BEGIN DOCUMENT SEGMENT

Closed neurolabusc closed 4 years ago
Thanks for the detailed proposal!
Here are results for dual socket Cavium ThunderX CN8890 (2 * 48 cores) and single socket Ampere eMAG 8180 (32 cores). The CloudFlare and zlib-ng already include SIMD ARM support. Earlier work with CloudFlare on ARM is described here. I updated the CMake scripts to build for ARM. At the moment, the CMake files for CloudFlare assume SIMD CRC. We could hook in the Chrome detection, but I am starting to wonder if many people would realistically target ARM CPUs that do not have these instructions.
The older Cavium has slow SIMD, while the Ampere is pretty competitive:
#Cavium ThunderX CN8890 2Ghz
gcc -std=c11 -O3 -o tst crc32.c zutil.c test.c -march=armv8-a+crc
./tst
Conversion required 1.610013 seconds.
CRC= 1680726628
#Without crc intrinsics:
Conversion required 2.686161 seconds.seconds.
CRC= 1680726628
#Ampere eMAG 8180 32 cores at 3 Ghz
gcc -std=c11 -O3 -o tst crc32.c zutil.c test.c -march=armv8-a+crc
./tst
Conversion required 0.167049 seconds.
CRC= 1680726628
#without crc32d intrinsics:
Conversion required 1.208400 seconds
CRC= 1680726628
One challenge of these graphs is they show acceleration with more cores, relative to single core baseline. Looking just at single core performance for the CloudFlare at the default compression level (6) we can see the following relative performance:
Intel Xeon Platinum 8260 33.241s AWS Graviton 91.725s Ampere eMAG 8180 98.152s Cavium ThunderX CN8890 232.170s
@neurolabusc that is pretty interesting (and thanks for sharing the charts).
To clarify, you are profiling the time spend doing compression?
I must assume that decompression is not important within your use case?
@Adenilson the design of the gz format does not lend itself to parallel decompression. Therefore, for multiple testing multiple cores, I really focused on compression times. At typical compression levels (e.g. 6), Gzip is much slower to compress than decompress. A modern format like zstd is MUCH faster at decompression than Gzip. Obviously, for situations like sharing images on the web, a file might be compressed just once on upload, and downloaded many times. In this case, using an extremely slow variant of Gzip like Brotli makes sense. In my field (neuroimaging) we read GZ NIfTI images at the beginning of each stage of processing and write a GZ NIfTI at the end of each stage (e.g. FSL, AFNI). Likewise, my dcm2niix project reads typically raw DICOM data and writes GZ data. Therefore, due to the fact that we have a one-to-one read/write ratio, the fact that GZ is much slower to write, and the fact that GZ writing can be done in parallel made this the focus of this exercise.

END DOCUMENT SEGMENT
BEGIN EXCERPTED DATA

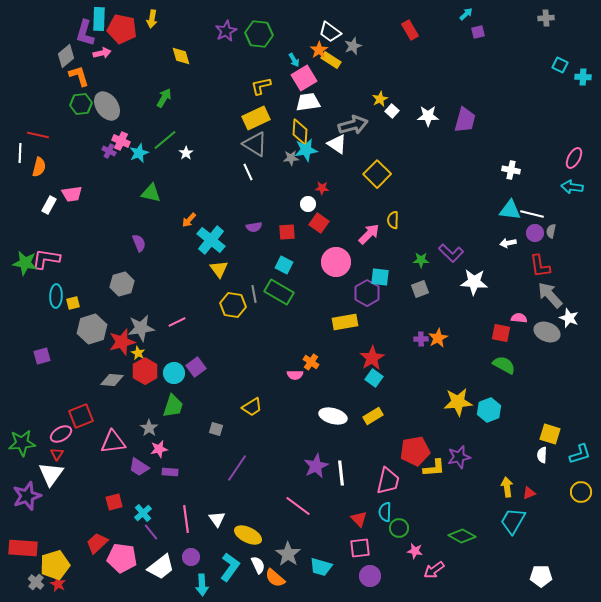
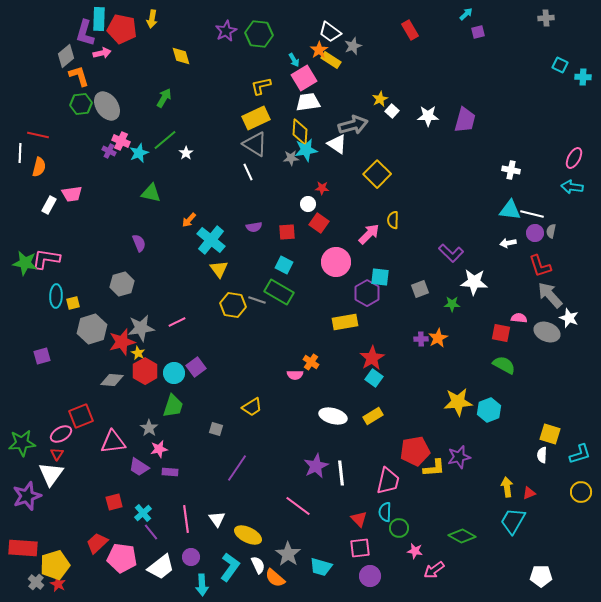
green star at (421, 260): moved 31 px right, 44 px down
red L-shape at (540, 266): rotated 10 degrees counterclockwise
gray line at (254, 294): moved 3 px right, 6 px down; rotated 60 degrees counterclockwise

END EXCERPTED DATA
BEGIN EXCERPTED DATA

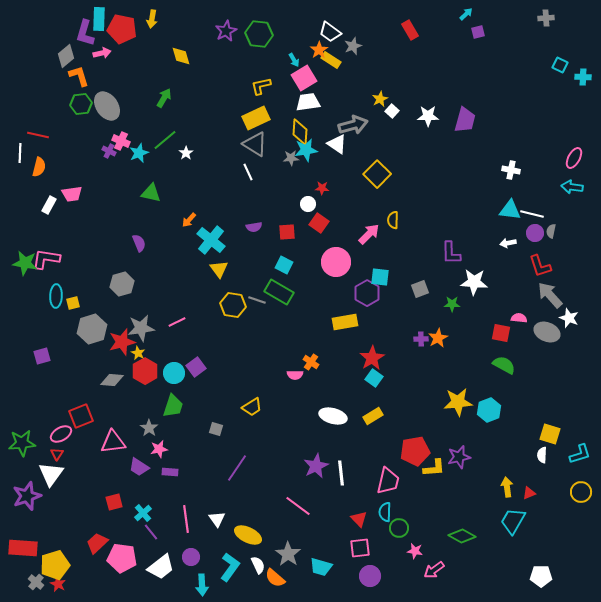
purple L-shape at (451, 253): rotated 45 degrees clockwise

END EXCERPTED DATA

> **WHAT TO WORK ON**
Write out, word for word, the passage of the compression benchmark thread between "The older Cavium" and "required 1.610013 seconds.", inclusive.

> **ANSWER FOR THE TASK**
The older Cavium has slow SIMD, while the Ampere is pretty competitive:
#Cavium ThunderX CN8890 2Ghz
gcc -std=c11 -O3 -o tst crc32.c zutil.c test.c -march=armv8-a+crc
./tst
Conversion required 1.610013 seconds.